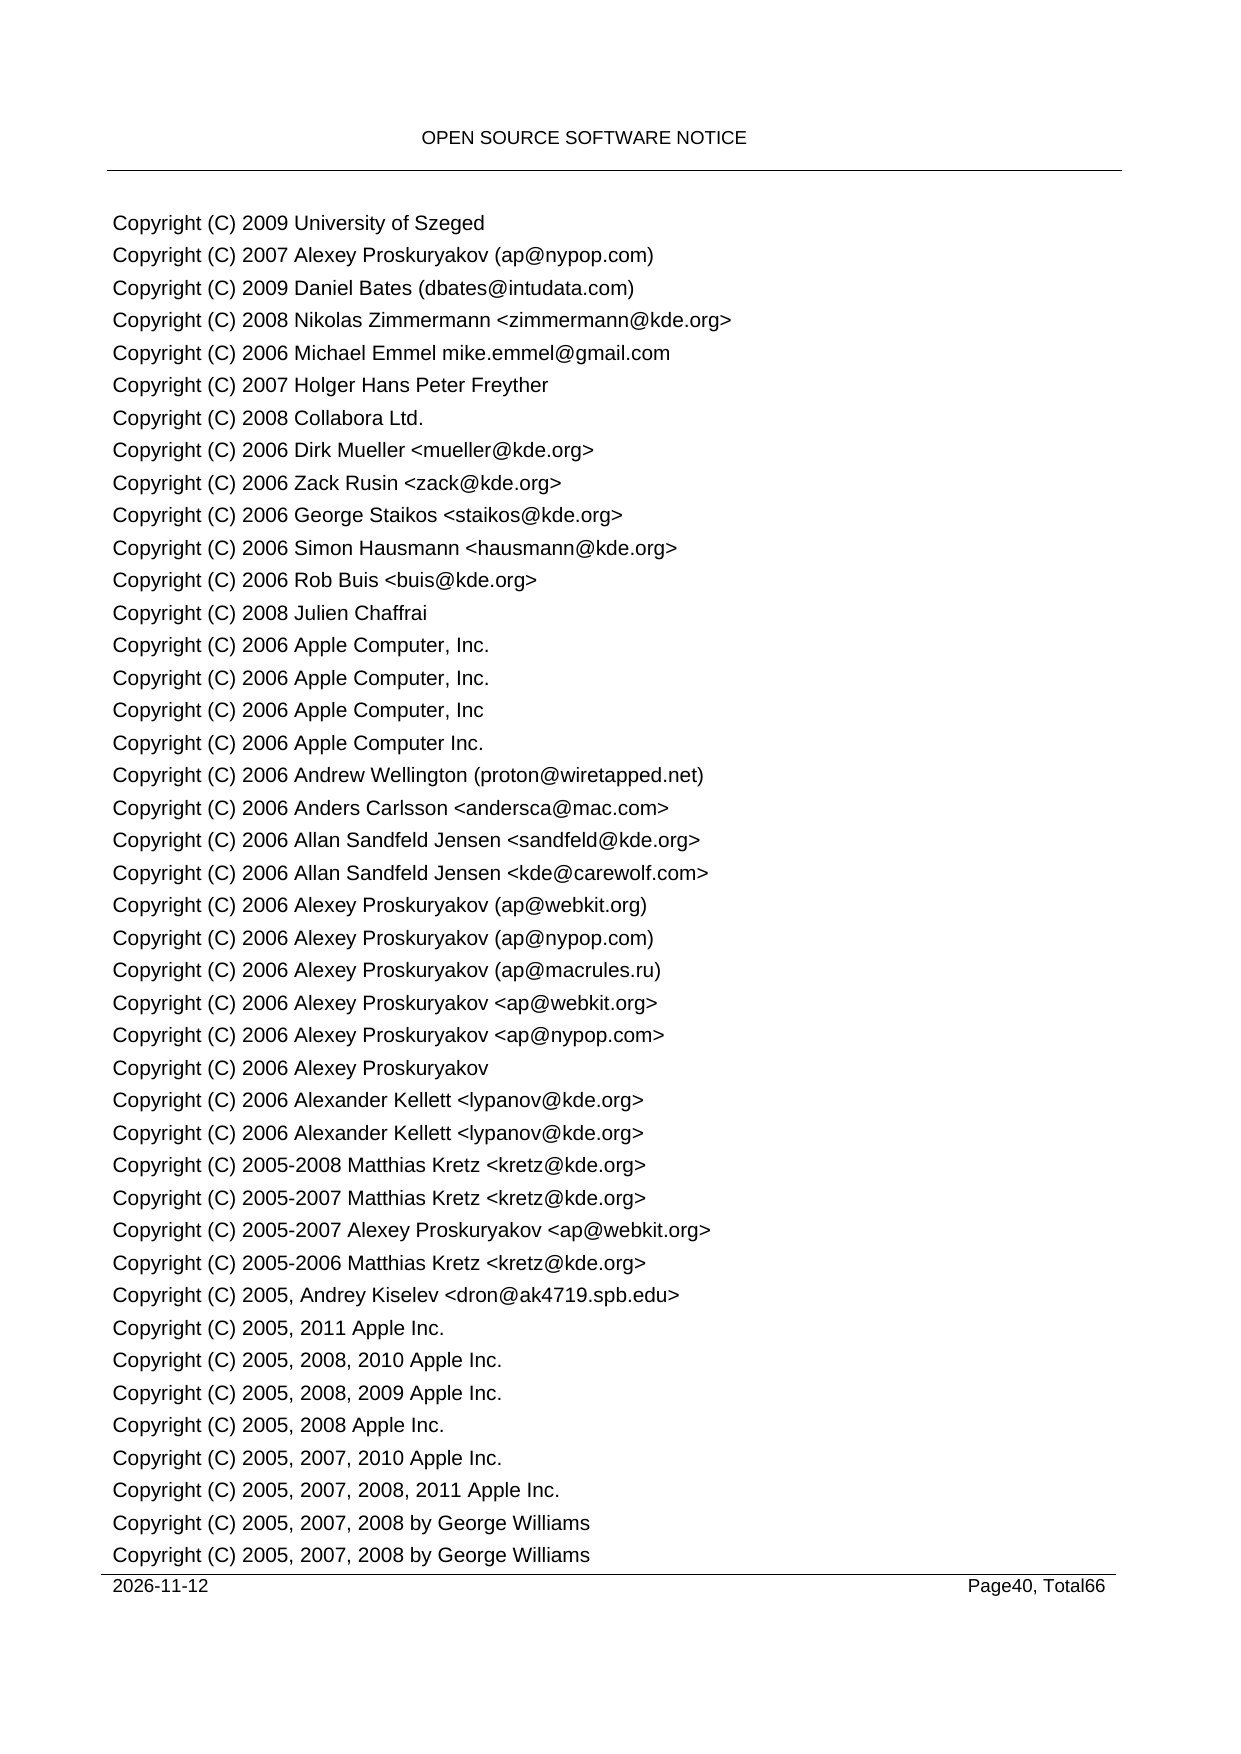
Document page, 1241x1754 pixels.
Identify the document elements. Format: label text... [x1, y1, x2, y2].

...

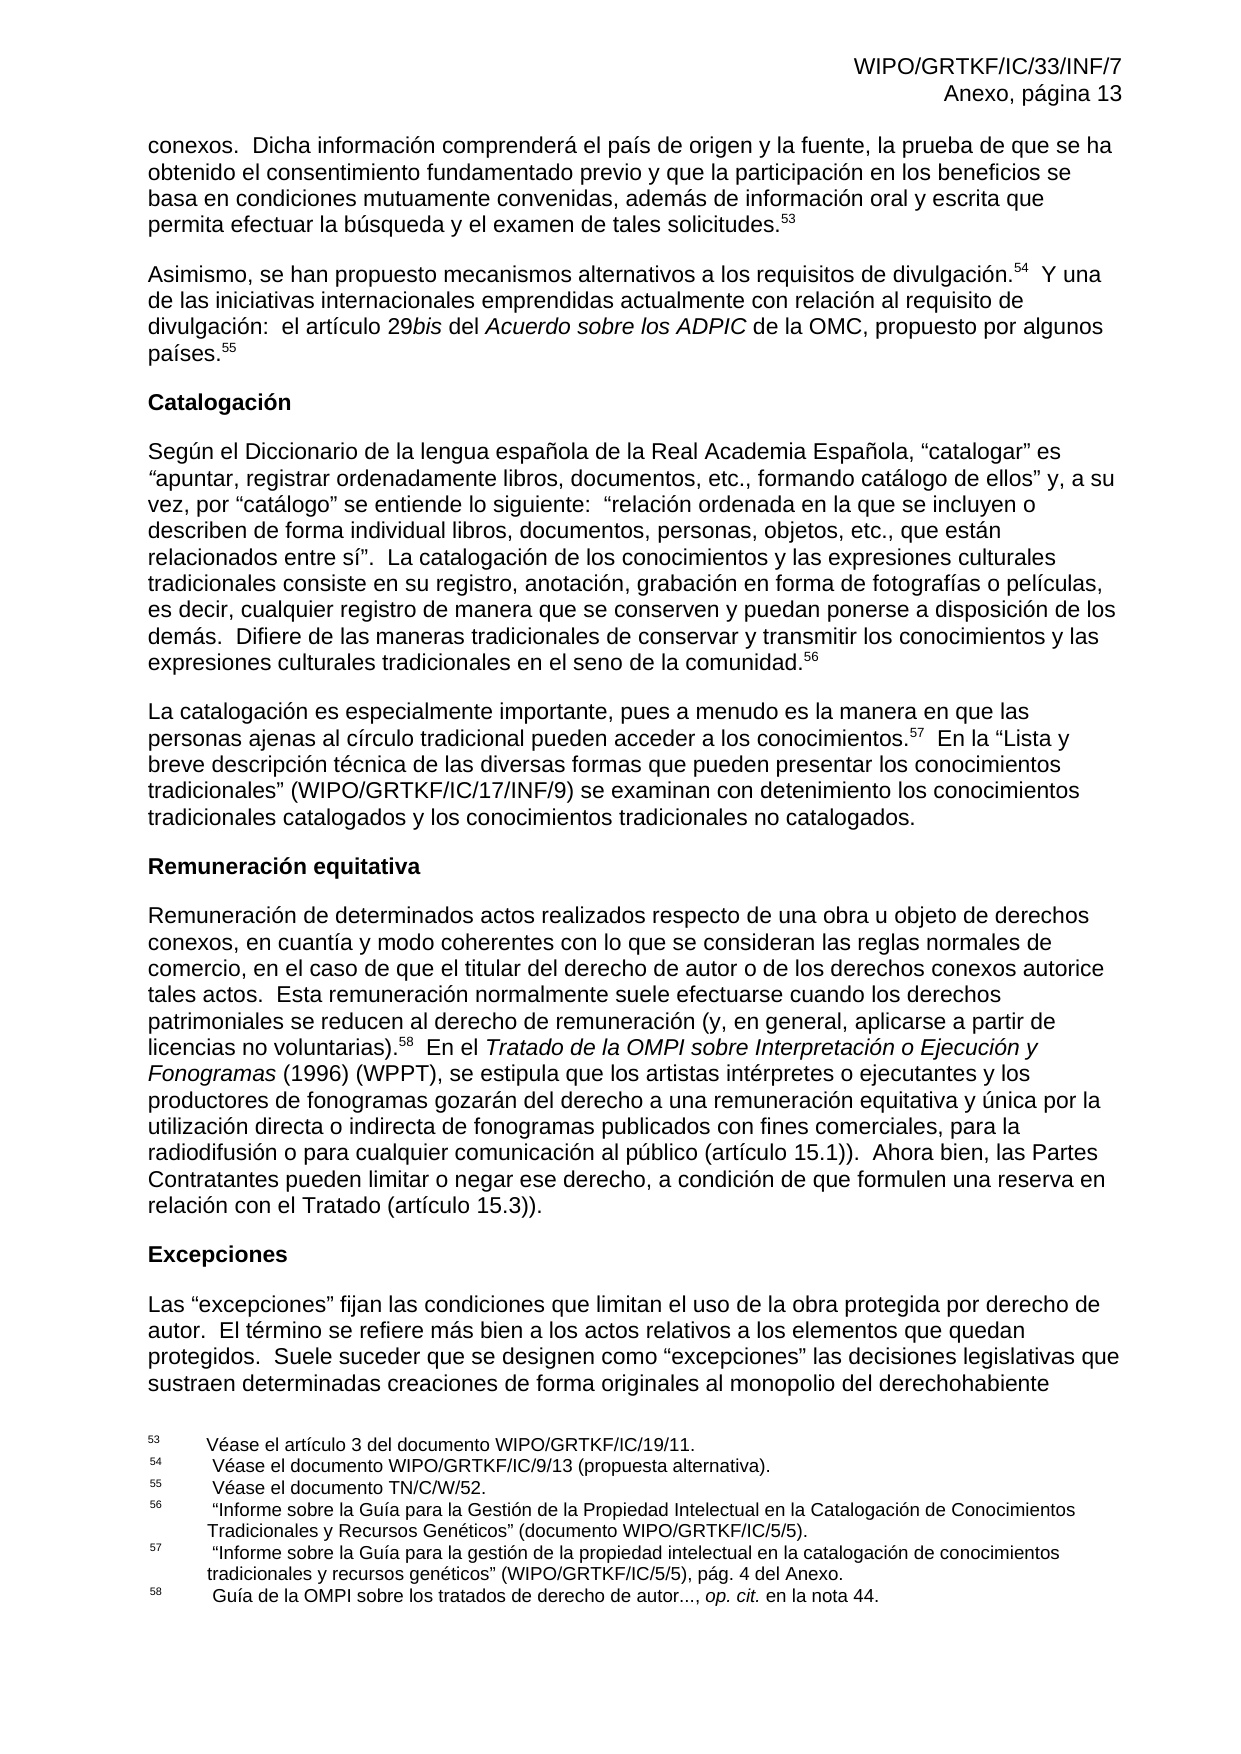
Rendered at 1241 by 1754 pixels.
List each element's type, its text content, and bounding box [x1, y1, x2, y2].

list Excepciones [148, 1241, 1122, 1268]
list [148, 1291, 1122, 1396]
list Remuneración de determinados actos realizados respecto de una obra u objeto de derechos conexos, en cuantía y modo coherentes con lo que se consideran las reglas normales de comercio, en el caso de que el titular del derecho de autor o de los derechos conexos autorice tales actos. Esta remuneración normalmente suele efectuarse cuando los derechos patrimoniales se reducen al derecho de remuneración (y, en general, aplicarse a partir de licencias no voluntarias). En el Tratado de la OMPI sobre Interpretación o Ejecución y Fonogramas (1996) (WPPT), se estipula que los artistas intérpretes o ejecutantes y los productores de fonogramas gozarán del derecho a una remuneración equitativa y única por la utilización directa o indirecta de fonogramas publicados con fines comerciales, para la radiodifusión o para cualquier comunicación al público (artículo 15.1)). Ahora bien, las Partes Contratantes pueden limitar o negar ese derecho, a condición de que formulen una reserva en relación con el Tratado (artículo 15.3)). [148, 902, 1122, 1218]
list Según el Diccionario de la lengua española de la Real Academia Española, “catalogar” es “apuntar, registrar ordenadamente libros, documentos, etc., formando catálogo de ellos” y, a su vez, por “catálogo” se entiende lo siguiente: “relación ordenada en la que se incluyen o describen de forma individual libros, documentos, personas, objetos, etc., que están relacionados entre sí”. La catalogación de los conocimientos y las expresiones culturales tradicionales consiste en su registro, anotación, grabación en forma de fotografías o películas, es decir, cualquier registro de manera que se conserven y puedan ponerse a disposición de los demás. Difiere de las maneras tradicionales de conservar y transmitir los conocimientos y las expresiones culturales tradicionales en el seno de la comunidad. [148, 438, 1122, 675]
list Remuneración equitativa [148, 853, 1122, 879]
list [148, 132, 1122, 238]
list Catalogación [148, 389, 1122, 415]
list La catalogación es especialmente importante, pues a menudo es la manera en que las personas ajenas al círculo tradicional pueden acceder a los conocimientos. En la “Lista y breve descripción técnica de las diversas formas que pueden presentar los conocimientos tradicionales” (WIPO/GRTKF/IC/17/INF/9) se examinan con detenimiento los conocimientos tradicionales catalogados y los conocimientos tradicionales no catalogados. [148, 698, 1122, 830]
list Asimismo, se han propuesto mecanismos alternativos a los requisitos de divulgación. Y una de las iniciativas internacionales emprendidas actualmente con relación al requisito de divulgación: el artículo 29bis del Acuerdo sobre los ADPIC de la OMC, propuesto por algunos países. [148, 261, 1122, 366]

---

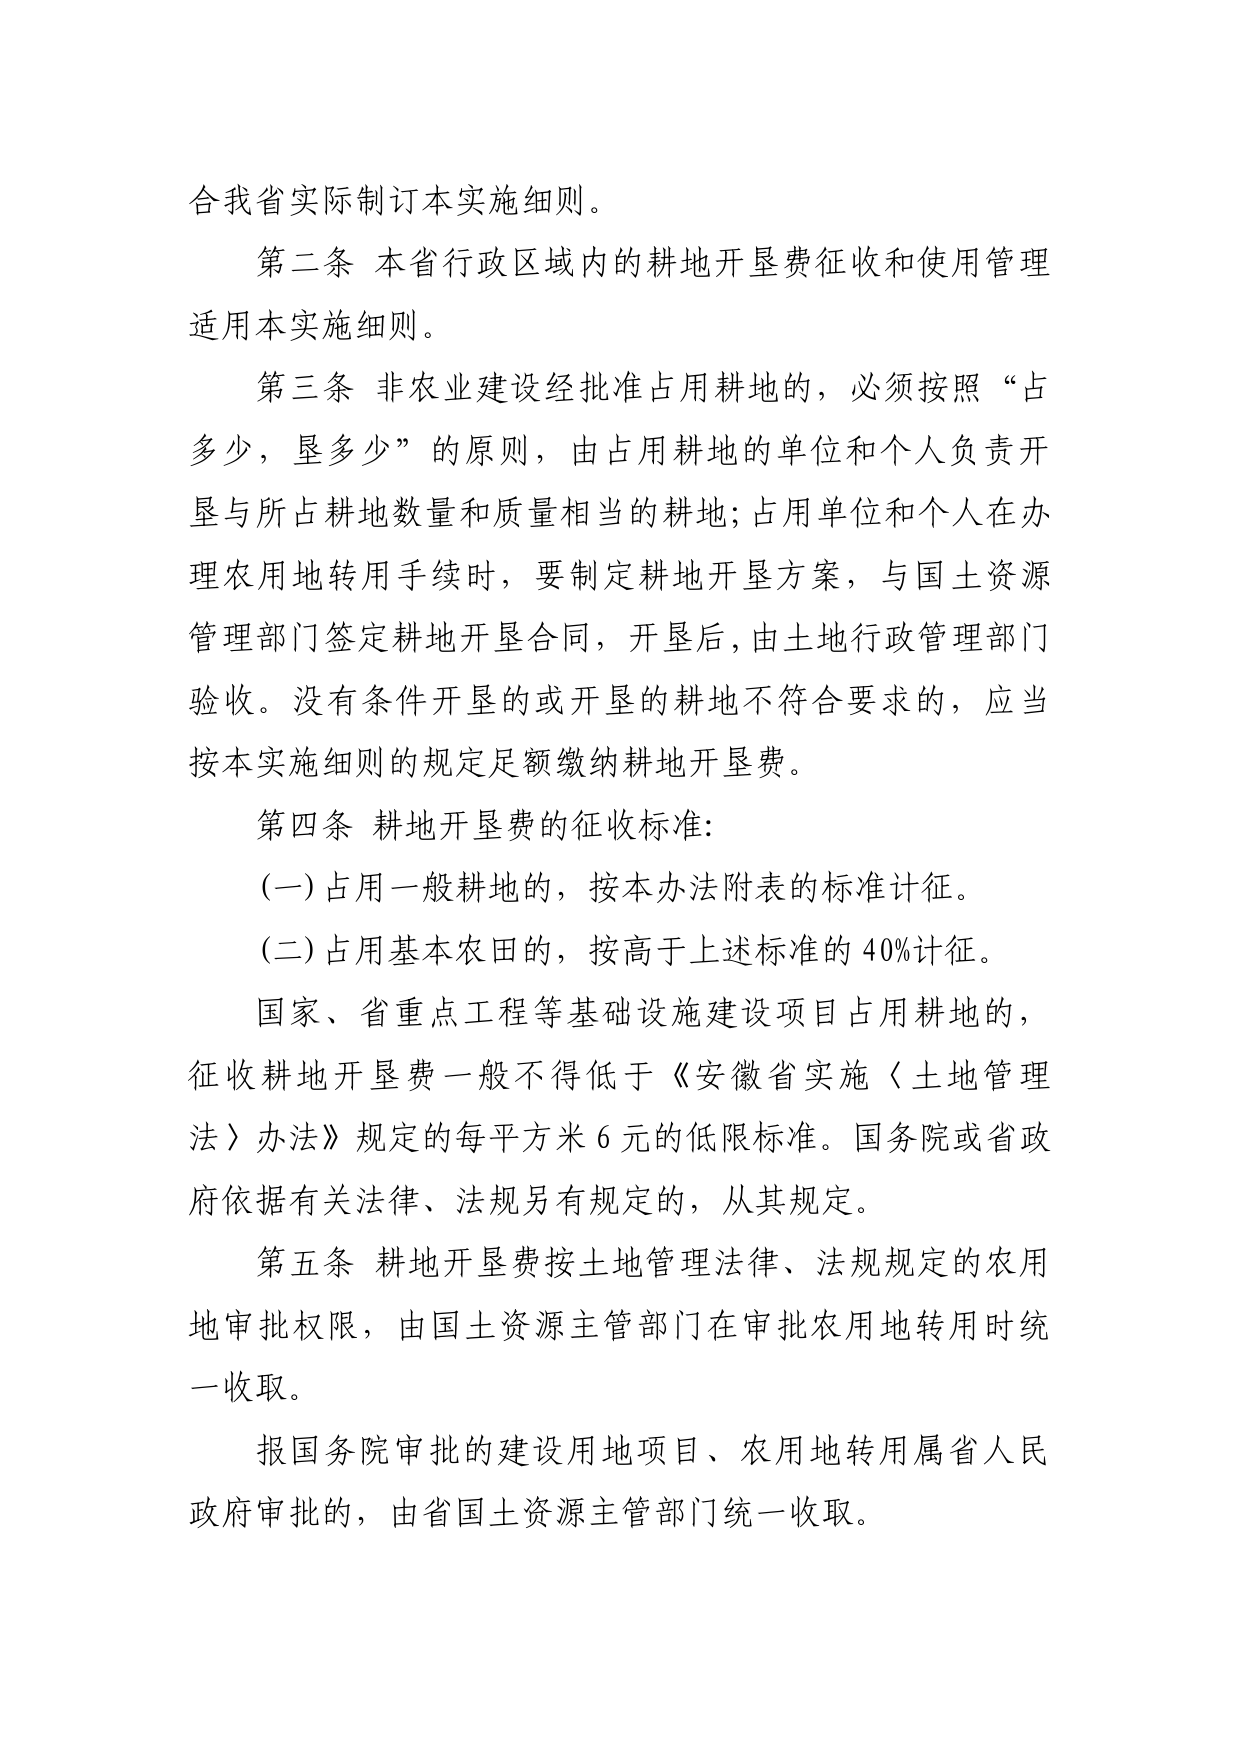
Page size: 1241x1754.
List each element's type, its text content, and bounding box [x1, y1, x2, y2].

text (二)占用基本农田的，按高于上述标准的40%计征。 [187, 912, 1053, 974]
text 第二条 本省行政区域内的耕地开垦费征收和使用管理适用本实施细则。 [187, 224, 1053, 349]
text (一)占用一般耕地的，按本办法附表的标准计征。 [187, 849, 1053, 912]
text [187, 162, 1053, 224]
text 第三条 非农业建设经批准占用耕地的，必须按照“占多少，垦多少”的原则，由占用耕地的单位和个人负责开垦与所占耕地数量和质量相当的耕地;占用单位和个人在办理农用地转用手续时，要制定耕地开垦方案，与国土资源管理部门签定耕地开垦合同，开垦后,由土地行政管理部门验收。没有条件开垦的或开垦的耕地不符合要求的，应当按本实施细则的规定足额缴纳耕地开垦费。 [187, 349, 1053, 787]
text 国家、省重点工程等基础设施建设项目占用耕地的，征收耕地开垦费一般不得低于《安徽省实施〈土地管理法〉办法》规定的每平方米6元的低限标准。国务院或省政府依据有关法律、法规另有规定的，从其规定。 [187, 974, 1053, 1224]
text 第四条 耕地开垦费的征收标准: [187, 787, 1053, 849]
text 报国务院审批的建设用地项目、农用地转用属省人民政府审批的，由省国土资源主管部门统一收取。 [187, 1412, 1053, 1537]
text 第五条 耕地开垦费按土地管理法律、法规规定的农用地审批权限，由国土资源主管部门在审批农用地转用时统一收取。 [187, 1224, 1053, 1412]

- _THE PROBLEM_: The number alone is the answer: work out how many lines in the data contain "pixels".

- _REPLY TO THE EXERCISE_: 2